Activity — Return the text lines of all the entries below as a JSON array of strings, one string per line, with blank lines omitted.

═══ Task inputs ═══

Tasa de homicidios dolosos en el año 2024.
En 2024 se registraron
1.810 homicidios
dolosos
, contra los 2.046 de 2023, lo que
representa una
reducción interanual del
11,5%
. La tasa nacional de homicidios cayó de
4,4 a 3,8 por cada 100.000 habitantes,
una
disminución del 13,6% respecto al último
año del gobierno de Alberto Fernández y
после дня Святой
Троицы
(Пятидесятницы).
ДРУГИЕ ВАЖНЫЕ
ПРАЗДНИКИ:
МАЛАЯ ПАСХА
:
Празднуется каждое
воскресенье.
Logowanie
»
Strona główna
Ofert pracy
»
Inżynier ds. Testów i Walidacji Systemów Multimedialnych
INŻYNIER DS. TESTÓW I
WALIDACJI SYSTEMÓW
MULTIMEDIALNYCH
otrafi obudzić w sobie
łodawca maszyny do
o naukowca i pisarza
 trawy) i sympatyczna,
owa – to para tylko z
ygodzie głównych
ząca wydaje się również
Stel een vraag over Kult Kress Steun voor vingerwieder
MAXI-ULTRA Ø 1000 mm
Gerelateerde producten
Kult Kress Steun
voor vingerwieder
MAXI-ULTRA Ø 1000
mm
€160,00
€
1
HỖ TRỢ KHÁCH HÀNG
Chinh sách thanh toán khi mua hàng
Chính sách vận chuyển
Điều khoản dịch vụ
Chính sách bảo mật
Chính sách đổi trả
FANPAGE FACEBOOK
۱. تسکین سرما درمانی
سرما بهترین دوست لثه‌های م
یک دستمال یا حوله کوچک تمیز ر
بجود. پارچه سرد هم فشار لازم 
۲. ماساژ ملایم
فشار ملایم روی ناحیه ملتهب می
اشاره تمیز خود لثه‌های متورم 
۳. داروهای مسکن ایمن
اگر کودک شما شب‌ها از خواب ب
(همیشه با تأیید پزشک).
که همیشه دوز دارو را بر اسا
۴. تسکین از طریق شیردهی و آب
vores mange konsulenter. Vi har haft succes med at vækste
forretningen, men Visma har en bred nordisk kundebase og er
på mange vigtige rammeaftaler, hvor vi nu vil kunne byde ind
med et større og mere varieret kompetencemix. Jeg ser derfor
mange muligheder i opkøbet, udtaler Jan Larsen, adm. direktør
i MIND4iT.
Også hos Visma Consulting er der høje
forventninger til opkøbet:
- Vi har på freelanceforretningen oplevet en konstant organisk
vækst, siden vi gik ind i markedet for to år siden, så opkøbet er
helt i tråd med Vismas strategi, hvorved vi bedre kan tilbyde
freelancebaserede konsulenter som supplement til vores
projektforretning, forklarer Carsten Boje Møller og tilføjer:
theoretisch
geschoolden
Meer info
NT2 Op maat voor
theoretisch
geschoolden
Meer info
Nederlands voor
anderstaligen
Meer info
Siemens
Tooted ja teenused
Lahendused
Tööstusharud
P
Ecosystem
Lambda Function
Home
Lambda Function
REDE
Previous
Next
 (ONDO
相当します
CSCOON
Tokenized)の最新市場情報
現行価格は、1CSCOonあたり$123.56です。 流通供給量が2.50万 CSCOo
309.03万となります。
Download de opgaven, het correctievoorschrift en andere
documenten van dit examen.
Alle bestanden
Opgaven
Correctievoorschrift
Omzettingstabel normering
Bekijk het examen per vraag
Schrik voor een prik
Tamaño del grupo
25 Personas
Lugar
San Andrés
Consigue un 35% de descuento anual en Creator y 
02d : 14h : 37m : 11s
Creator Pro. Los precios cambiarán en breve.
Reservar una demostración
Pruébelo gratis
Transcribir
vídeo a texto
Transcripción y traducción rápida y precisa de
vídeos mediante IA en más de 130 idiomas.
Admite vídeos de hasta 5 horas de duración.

═══

Exercise response —
[
  "Tasa de homicidios dolosos en el año 2024.",
  "En 2024 se registraron",
  "1.810 homicidios",
  "dolosos",
  ", contra los 2.046 de 2023, lo que",
  "representa una",
  "reducción interanual del",
  "11,5%",
  ". La tasa nacional de homicidios cayó de",
  "4,4 a 3,8 por cada 100.000 habitantes,",
  "una",
  "disminución del 13,6% respecto al último",
  "año del gobierno de Alberto Fernández y",
  "после дня Святой",
  "Троицы",
  "(Пятидесятницы).",
  "ДРУГИЕ ВАЖНЫЕ",
  "ПРАЗДНИКИ:",
  "МАЛАЯ ПАСХА",
  ":",
  "Празднуется каждое",
  "воскресенье.",
  "Logowanie",
  "»",
  "Strona główna",
  "Ofert pracy",
  "»",
  "Inżynier ds. Testów i Walidacji Systemów Multimedialnych",
  "INŻYNIER DS. TESTÓW I",
  "WALIDACJI SYSTEMÓW",
  "MULTIMEDIALNYCH",
  "otrafi obudzić w sobie",
  "łodawca maszyny do",
  "o naukowca i pisarza",
  " trawy) i sympatyczna,",
  "owa – to para tylko z",
  "ygodzie głównych",
  "ząca wydaje się również",
  "Stel een vraag over Kult Kress Steun voor vingerwieder",
  "MAXI-ULTRA Ø 1000 mm",
  "Gerelateerde producten",
  "Kult Kress Steun",
  "voor vingerwieder",
  "MAXI-ULTRA Ø 1000",
  "mm",
  "€160,00",
  "€",
  "1",
  "HỖ TRỢ KHÁCH HÀNG",
  "Chinh sách thanh toán khi mua hàng",
  "Chính sách vận chuyển",
  "Điều khoản dịch vụ",
  "Chính sách bảo mật",
  "Chính sách đổi trả",
  "FANPAGE FACEBOOK",
  "۱. تسکین سرما درمانی",
  "سرما بهترین دوست لثه‌های م",
  "یک دستمال یا حوله کوچک تمیز ر",
  "بجود. پارچه سرد هم فشار لازم ",
  "۲. ماساژ ملایم",
  "فشار ملایم روی ناحیه ملتهب می",
  "اشاره تمیز خود لثه‌های متورم ",
  "۳. داروهای مسکن ایمن",
  "اگر کودک شما شب‌ها از خواب ب",
  "(همیشه با تأیید پزشک).",
  "که همیشه دوز دارو را بر اسا",
  "۴. تسکین از طریق شیردهی و آب",
  "vores mange konsulenter. Vi har haft succes med at vækste",
  "forretningen, men Visma har en bred nordisk kundebase og er",
  "på mange vigtige rammeaftaler, hvor vi nu vil kunne byde ind",
  "med et større og mere varieret kompetencemix. Jeg ser derfor",
  "mange muligheder i opkøbet, udtaler Jan Larsen, adm. direktør",
  "i MIND4iT.",
  "Også hos Visma Consulting er der høje",
  "forventninger til opkøbet:",
  "- Vi har på freelanceforretningen oplevet en konstant organisk",
  "vækst, siden vi gik ind i markedet for to år siden, så opkøbet er",
  "helt i tråd med Vismas strategi, hvorved vi bedre kan tilbyde",
  "freelancebaserede konsulenter som supplement til vores",
  "projektforretning, forklarer Carsten Boje Møller og tilføjer:",
  "theoretisch",
  "geschoolden",
  "Meer info",
  "NT2 Op maat voor",
  "theoretisch",
  "geschoolden",
  "Meer info",
  "Nederlands voor",
  "anderstaligen",
  "Meer info",
  "Siemens",
  "Tooted ja teenused",
  "Lahendused",
  "Tööstusharud",
  "P",
  "Ecosystem",
  "Lambda Function",
  "Home",
  "Lambda Function",
  "REDE",
  "Previous",
  "Next",
  " (ONDO",
  "相当します",
  "CSCOON",
  "Tokenized)の最新市場情報",
  "現行価格は、1CSCOonあたり$123.56です。 流通供給量が2.50万 CSCOo",
  "309.03万となります。",
  "Download de opgaven, het correctievoorschrift en andere",
  "documenten van dit examen.",
  "Alle bestanden",
  "Opgaven",
  "Correctievoorschrift",
  "Omzettingstabel normering",
  "Bekijk het examen per vraag",
  "Schrik voor een prik",
  "Tamaño del grupo",
  "25 Personas",
  "Lugar",
  "San Andrés",
  "Consigue un 35% de descuento anual en Creator y ",
  "02d : 14h : 37m : 11s",
  "Creator Pro. Los precios cambiarán en breve.",
  "Reservar una demostración",
  "Pruébelo gratis",
  "Transcribir",
  "vídeo a texto",
  "Transcripción y traducción rápida y precisa de",
  "vídeos mediante IA en más de 130 idiomas.",
  "Admite vídeos de hasta 5 horas de duración."
]